Work task
Copy out each line of the data that includes the string "Results".
***** Data provided *****
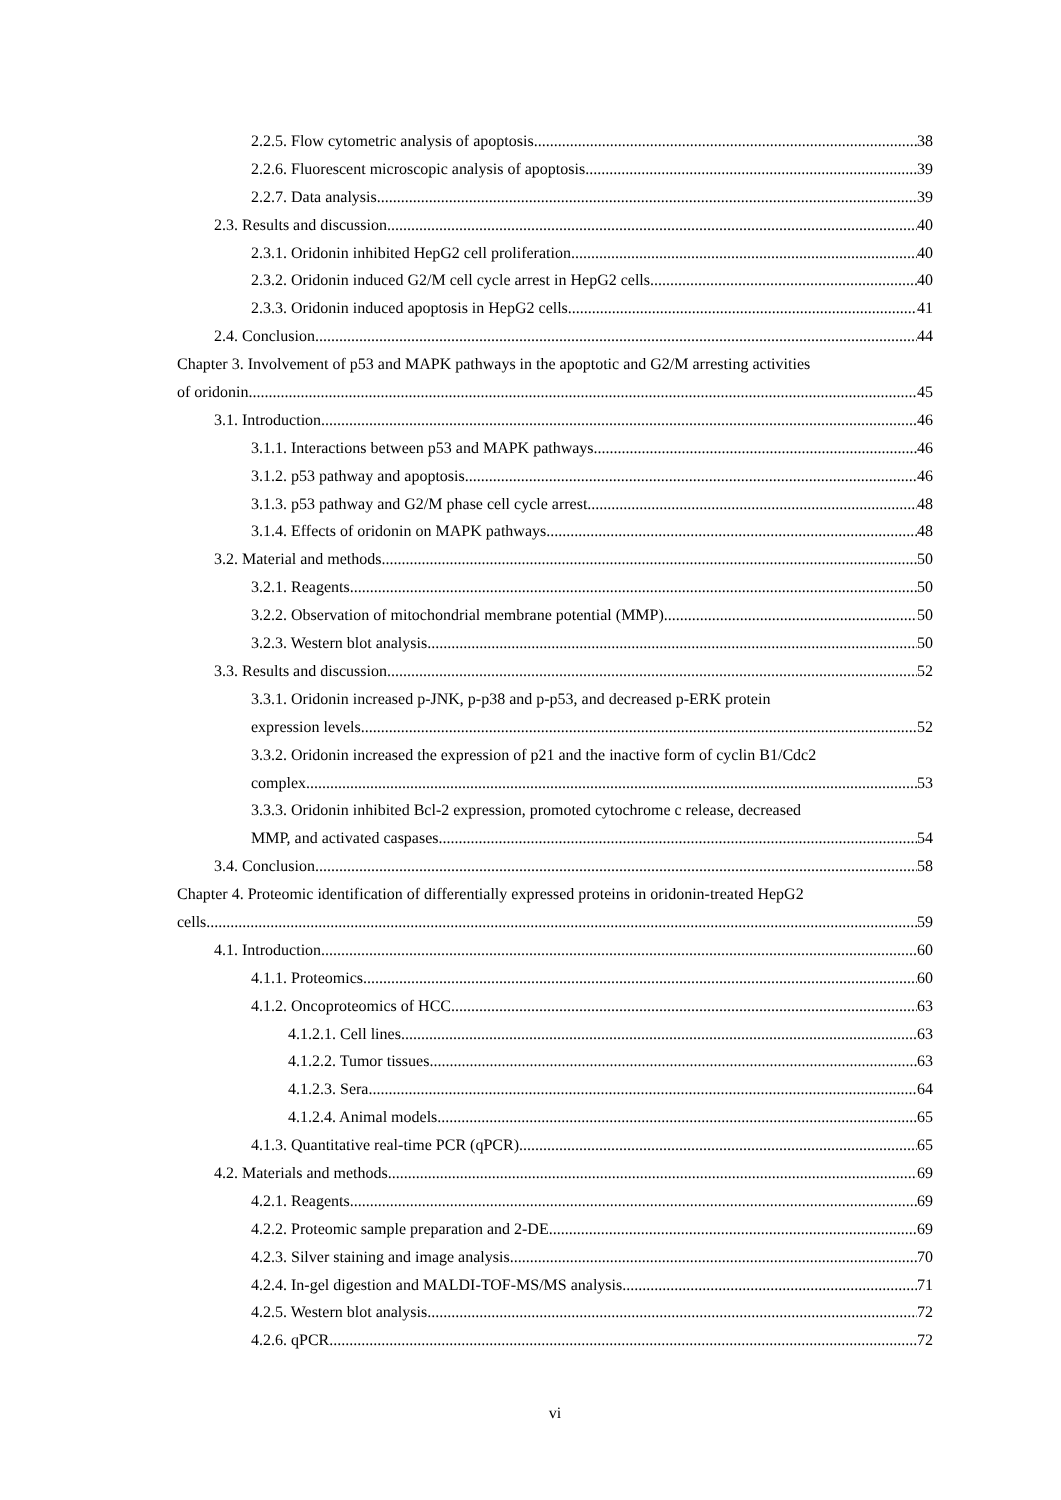2.2.5. Flow cytometric analysis of apoptosis 38
2.2.6. Fluorescent microscopic analysis of apoptosis 39
2.2.7. Data analysis 39
2.3. Results and discussion 40
2.3.1. Oridonin inhibited HepG2 cell proliferation 40
2.3.2. Oridonin induced G2/M cell cycle arrest in HepG2 cells 40
2.3.3. Oridonin induced apoptosis in HepG2 cells 41
2.4. Conclusion 44
Chapter 3. Involvement of p53 and MAPK pathways in the apoptotic and G2/M arresting activities
of oridonin 45
3.1. Introduction 46
3.1.1. Interactions between p53 and MAPK pathways 46
3.1.2. p53 pathway and apoptosis 46
3.1.3. p53 pathway and G2/M phase cell cycle arrest 48
3.1.4. Effects of oridonin on MAPK pathways 48
3.2. Material and methods 50
3.2.1. Reagents 50
3.2.2. Observation of mitochondrial membrane potential (MMP) 50
3.2.3. Western blot analysis 50
3.3. Results and discussion 52
3.3.1. Oridonin increased p-JNK, p-p38 and p-p53, and decreased p-ERK protein
expression levels 52
3.3.2. Oridonin increased the expression of p21 and the inactive form of cyclin B1/Cdc2
complex 53
3.3.3. Oridonin inhibited Bcl-2 expression, promoted cytochrome c release, decreased
MMP, and activated caspases 54
3.4. Conclusion 58
Chapter 4. Proteomic identification of differentially expressed proteins in oridonin-treated HepG2
cells 59
4.1. Introduction 60
4.1.1. Proteomics 60
4.1.2. Oncoproteomics of HCC 63
4.1.2.1. Cell lines 63
4.1.2.2. Tumor tissues 63
4.1.2.3. Sera 64
4.1.2.4. Animal models 65
4.1.3. Quantitative real-time PCR (qPCR) 65
4.2. Materials and methods 69
4.2.1. Reagents 69
4.2.2. Proteomic sample preparation and 2-DE 69
4.2.3. Silver staining and image analysis 70
4.2.4. In-gel digestion and MALDI-TOF-MS/MS analysis 71
4.2.5. Western blot analysis 72
4.2.6. qPCR 72
vi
*****
Written solution
2.3. Results and discussion 40
3.3. Results and discussion 52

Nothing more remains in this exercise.